Project title: Silhouettes 2day/tmrw by MC Otani

computer sticker

There are many, many ways to sculpt textiles, metals, and yarn to create clothes for work, for play, for special events, etc. Patternmaking is just one of them. In short, it consists of tracing separate panels (known as pattern pieces) onto paper and using that as a template to cut fabric.

Usually, this method requires the use of a portable or industrial sewing machine. The creation of the sewing machine was one of the many key factors in the Industrial Revolution in the 19th century.

It was the beginning of the clothing industry, the "emancipation" of stay at home wives who spent copious amounts of time hand-sewing and embroidering garments and their subsequent introduction into the manufacturing industry. It fueled colonial extraction of cotton and other textiles in colonized countries and was the origin of ready to wear, which forever changed the way Europeans (and as a consequence, all their colonized subjects) dressed and understood fashion. Patternmaking thus took over as the most efficient, industrial-friendly way to standardize product.

As a designer, patternmaking is the main "language" which I use to translate design.

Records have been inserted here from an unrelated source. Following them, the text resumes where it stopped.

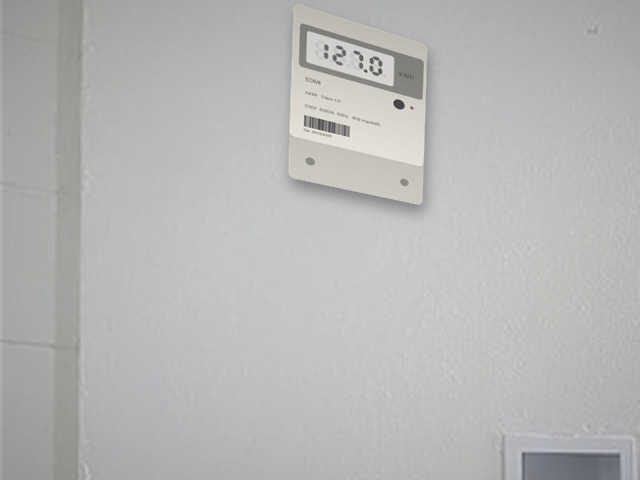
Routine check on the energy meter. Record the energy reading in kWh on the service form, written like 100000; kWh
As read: 127.0; kWh
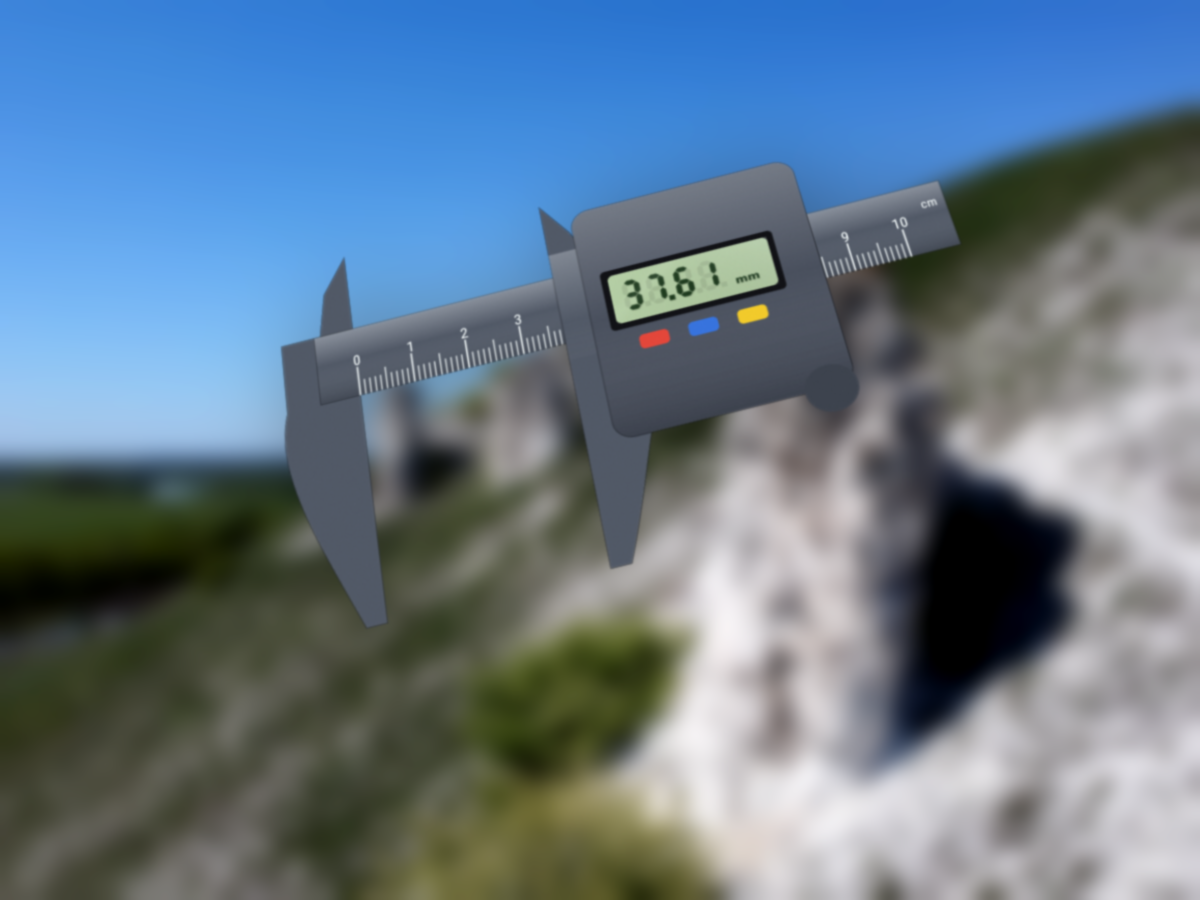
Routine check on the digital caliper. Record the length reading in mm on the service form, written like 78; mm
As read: 37.61; mm
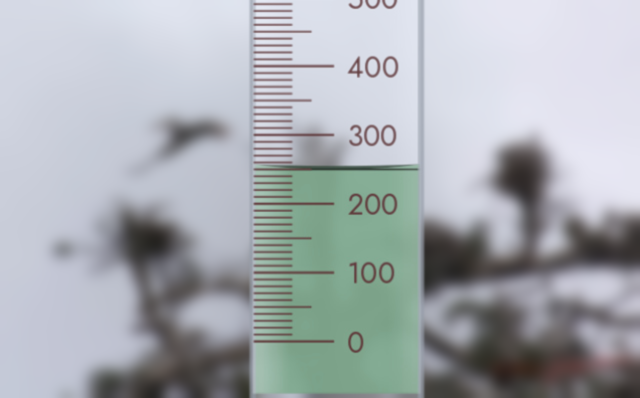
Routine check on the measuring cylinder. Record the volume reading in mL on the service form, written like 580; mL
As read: 250; mL
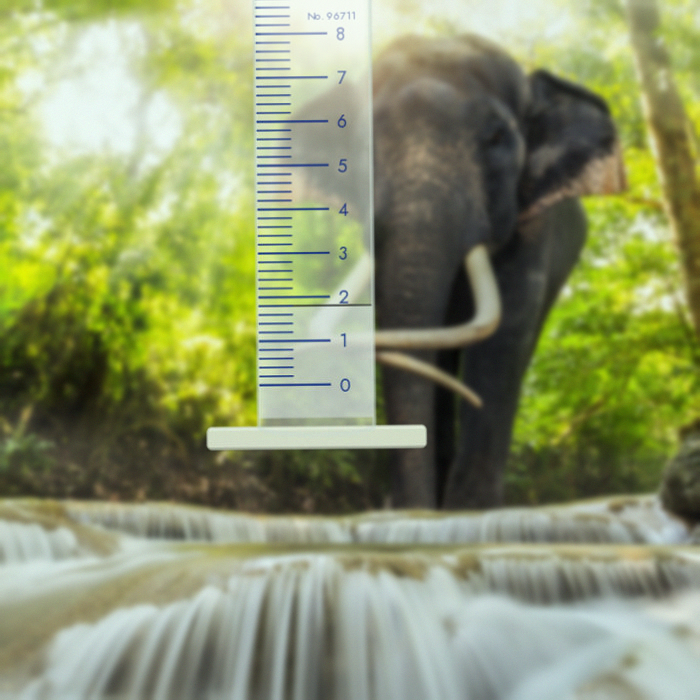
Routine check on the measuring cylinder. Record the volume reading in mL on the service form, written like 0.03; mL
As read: 1.8; mL
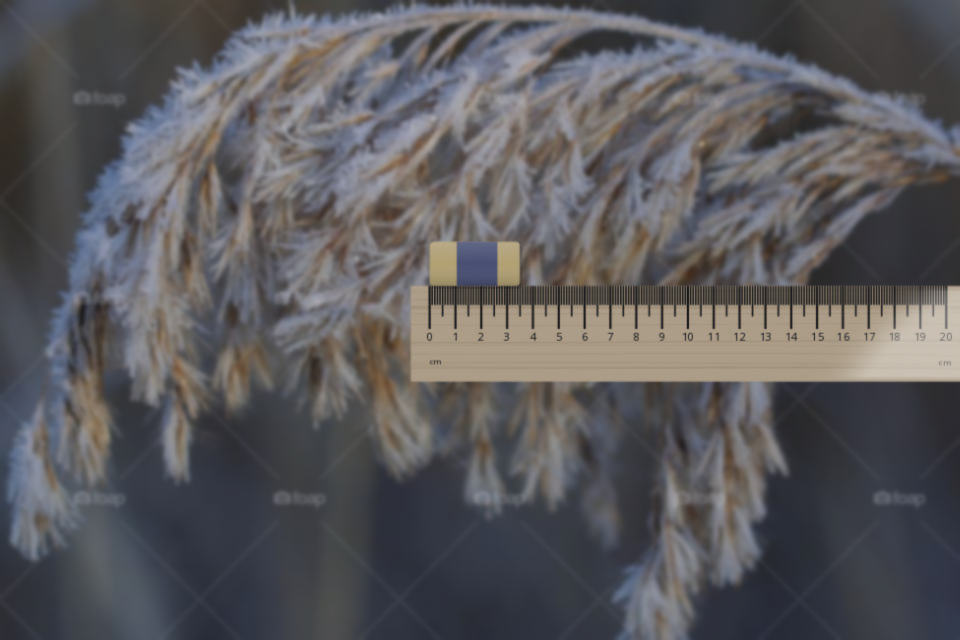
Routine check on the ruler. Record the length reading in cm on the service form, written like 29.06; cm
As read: 3.5; cm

With patternmaking, sculpting bodies becomes a question of meticulous measurement, geometry and sometimes just luck. My main interest in making clothes is in the potential to sculpt body shapes and play with "fashion" codes of industriousness, sex appeal, wealth/access, health, and gender.

In this series, I want to explore the silhouettes and construction methods conceptualised through different cultures throughout history. I want to focus on present-day renditions of historical silhouettes, particularly as they enter the global fashion market, and I also want to look at ideas of dress for the future.

Some guiding questions for this project: What does patternmaking for the future look like? After the end of fast fashion, what will our clothes look like? What cultural influences, either via assimilation or colonial subjugation, can we find in these forms? What ideals in terms of gender, religion, class, etc. do these silhouettes espouse? What societal function did the wearers of these garments play? How are art and craftsmanship embedded into these pieces? In what context were these pieces made, bought, sold, and passed down from one person to another?